The world needs recycling champions that can accept all types of plastics for reuse so that very little new plastic needs to be manufactured from petroleum products. In looking around for answers to improved plastic recycling I ran across the Association of Plastic Recyclers (APR). This organization has recently launched a campaign to increase the demand for recycled plastics while advocating for improved recycling programs throughout North America.
Companies on board include:
- Nestle
- Denton Plastics
- Champion Polymer Recycling
- Berry Global
- Campbells Soup Co.
- Coca-Cola North America
- Envision Plastics
- Keurig Green Mountain, Inc.
- KW Plastics
- Merlin Plastics
- Plastipak/Clean Tech Inc.,
- Â Procter & Gamble Company
- Target Corp.
All these companies are committed to maximizing the use and reuse of plastic polymers and resins. The initial reuse involves turning waste plastic into pallets for warehousing, replacing the use of wood. In one company 250,000 plastic pallets made from recycled resins replaced wooden ones saving thousands of trees while removing thousands of tons of plastic from landfill.
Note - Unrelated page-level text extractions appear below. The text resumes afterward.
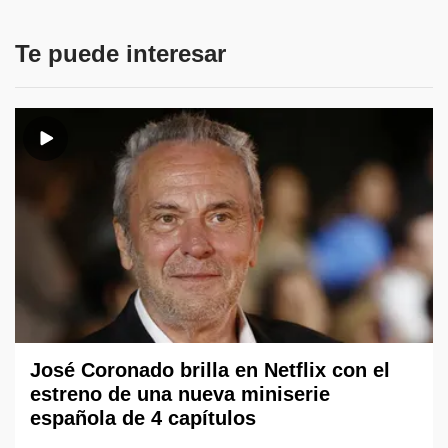
Te puede interesar
José Coronado brilla en Netflix con el
estreno de una nueva miniserie
española de 4 capítulos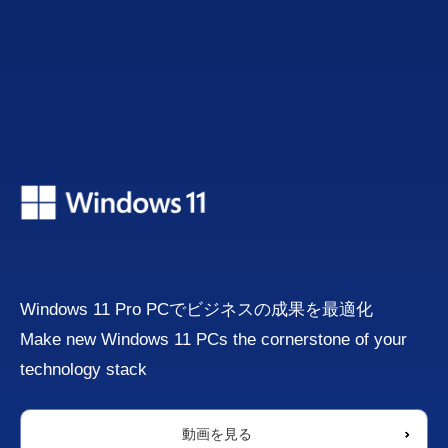
Windows 11 Pro PCでビジネスの成果を最適化
Make new Windows 11 PCs the cornerstone of your
technology stack
動画を見る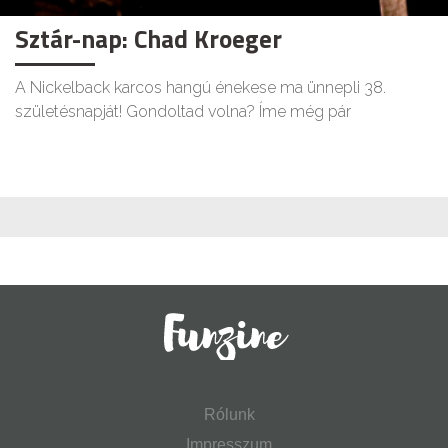
Sztár-nap: Chad Kroeger
A Nickelback karcos hangú énekese ma ünnepli 38.
születésnapját! Gondoltad volna? Íme még pár
Rólunk
Impresszum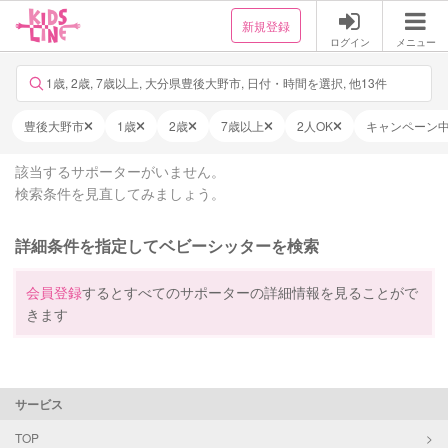
新規登録
ログイン
メニュー
1歳, 2歳, 7歳以上, 大分県豊後大野市, 日付・時間を選択, 他13件
豊後大野市
1歳
2歳
7歳以上
2人OK
キャンペーン
該当するサポーターがいません。
検索条件を見直してみましょう。
詳細条件を指定してベビーシッターを検索
会員登録
するとすべてのサポーターの詳細情報を見ることがで
きます
サービス
TOP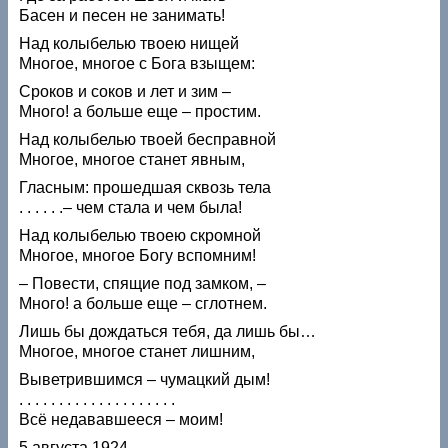
Басен и песен не занимать!
Над колыбелью твоею нищей
Многое, многое с Бога взыщем:
Сроков и соков и лет и зим –
Много! а больше еще – простим.
Над колыбелью твоей бесправной
Многое, многое станет явным,
Гласным: прошедшая сквозь тела
. . . . . .– чем стала и чем была!
Над колыбелью твоею скромной
Многое, многое Богу вспомним!
– Повести, спящие под замком, –
Много! а больше еще – сглотнем.
Лишь бы дождаться тебя, да лишь бы…
Многое, многое станет лишним,
Выветрившимся – чумацкий дым!
. . . . . . . . . . . . . . . . . . . .
Всё недававшееся – моим!
5 августа 1924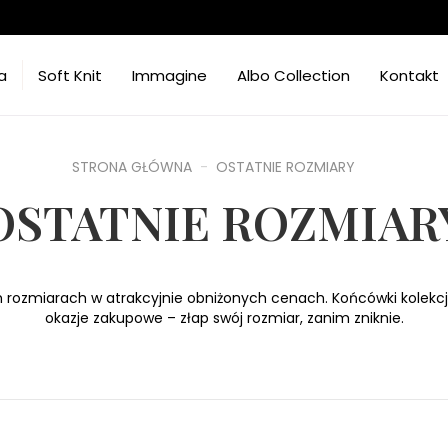
a
Soft Knit
Immagine
Albo Collection
Kontakt
STRONA GŁÓWNA
OSTATNIE ROZMIARY
OSTATNIE ROZMIAR
 rozmiarach w atrakcyjnie obniżonych cenach. Końcówki kolekcj
okazje zakupowe – złap swój rozmiar, zanim zniknie.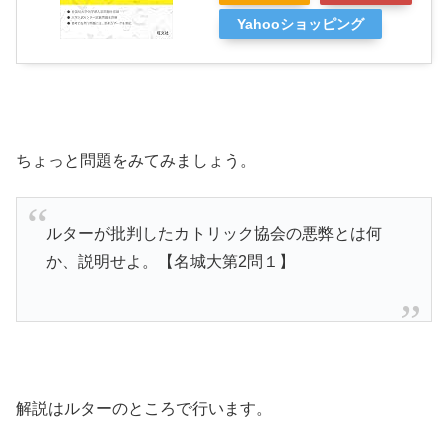
Yahooショッピング
ちょっと問題をみてみましょう。
ルターが批判したカトリック協会の悪弊とは何
か、説明せよ。【名城大第2問１】
解説はルターのところで行います。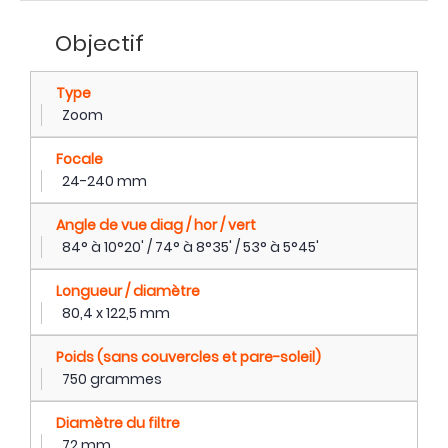
Objectif
Type
Zoom
Focale
24-240 mm
Angle de vue diag / hor / vert
84° à 10°20' / 74° à 8°35' / 53° à 5°45'
Longueur / diamètre
80,4 x 122,5 mm
Poids (sans couvercles et pare-soleil)
750 grammes
Diamètre du filtre
72 mm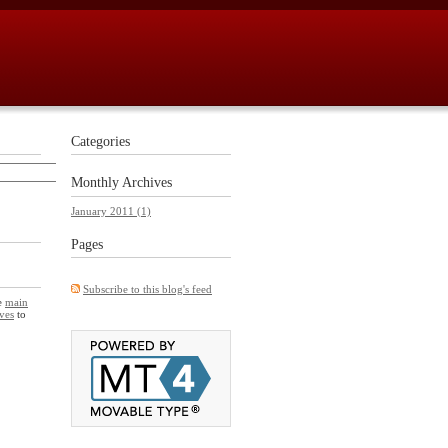
Categories
Monthly
Archives
January 2011 (1)
Pages
Subscribe to this blog's feed
he
main
ves
to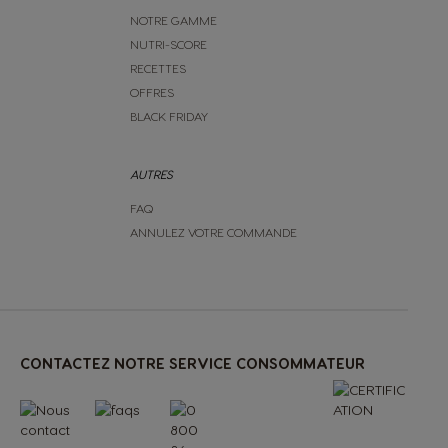
Paraguay
NOTRE GAMME
Spanish
NUTRI-SCORE
RECETTES
OFFRES
Poland
BLACK FRIDAY
Polish
AUTRES
Romania
FAQ
Romanian
ANNULEZ VOTRE COMMANDE
Singapore
Malay
CONTACTEZ NOTRE SERVICE CONSOMMATEUR
Spain
Spanish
Plastic recycling and reuse isn’t the only answer to the plastic problem that today adds more than 30 million tons of the stuff to landfill in the U.S. alone annually and contaminates the oceans of the world at the rate of 13,000 pieces per square kilometer. Six years ago I wrote about one company, Phoenix Depot International, a Markham, Ontario startup, that takes any kind of plastic waste and puts it through a zero-emission cooking process to yield diesel, gasoline, and black carbon, the latter having a number of commercial uses.
Phoenix is one of a number of companies using waste plastic as a resource to create valuable commercial products from fuels to building materials. Plastic should never end up in a landfill, or in the ocean. The governments that have allowed these materials to become part of our convenient daily lives should be obligated to ensure that this human-created problem for the environment goes away more than 70 years after we began it.